WORK INSTRUCTION:
With the images left out, print all of the records below exactly.

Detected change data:
┄┄┄┄┄┄┄┄┄┄

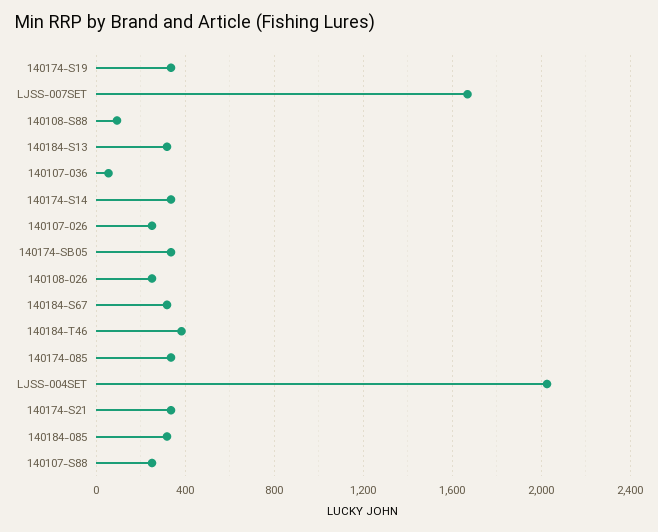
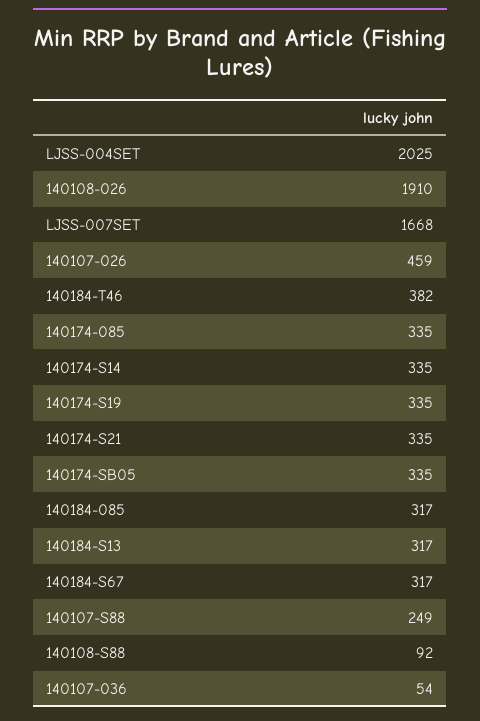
140107-026: 250 -> 459
140108-026: 250 -> 1910

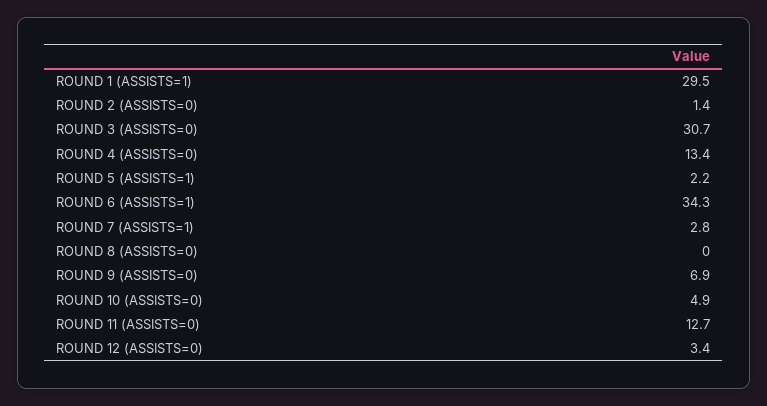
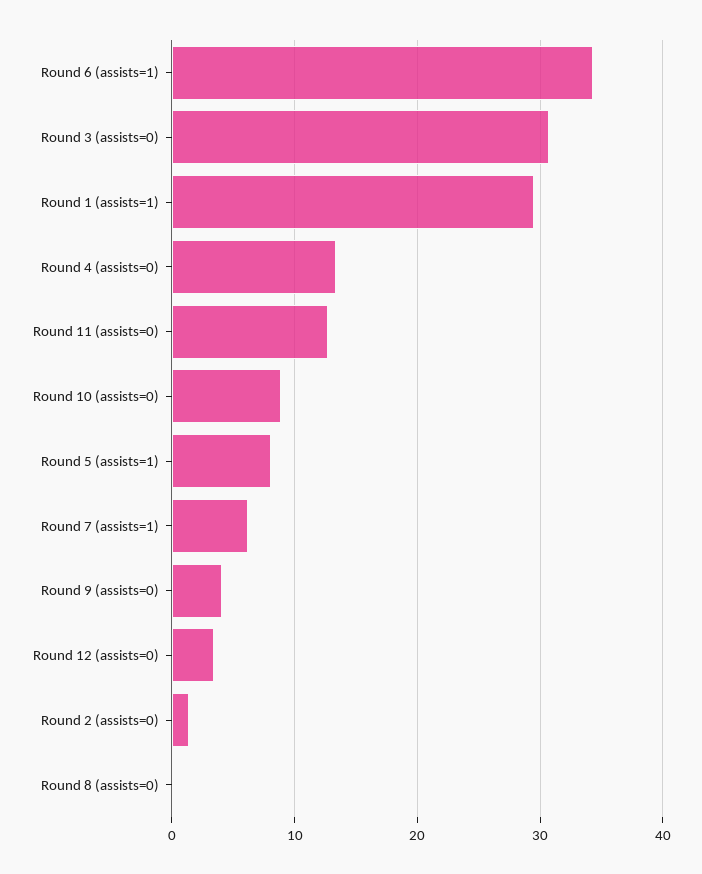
ROUND 5 (ASSISTS=1): 2.2 -> 8
ROUND 7 (ASSISTS=1): 2.8 -> 6
ROUND 9 (ASSISTS=0): 6.9 -> 4
ROUND 10 (ASSISTS=0): 4.9 -> 9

┄┄┄┄┄┄┄┄┄┄

ANSWER SECTION:
140107-026: 250 -> 459
140108-026: 250 -> 1910

ROUND 5 (ASSISTS=1): 2.2 -> 8
ROUND 7 (ASSISTS=1): 2.8 -> 6
ROUND 9 (ASSISTS=0): 6.9 -> 4
ROUND 10 (ASSISTS=0): 4.9 -> 9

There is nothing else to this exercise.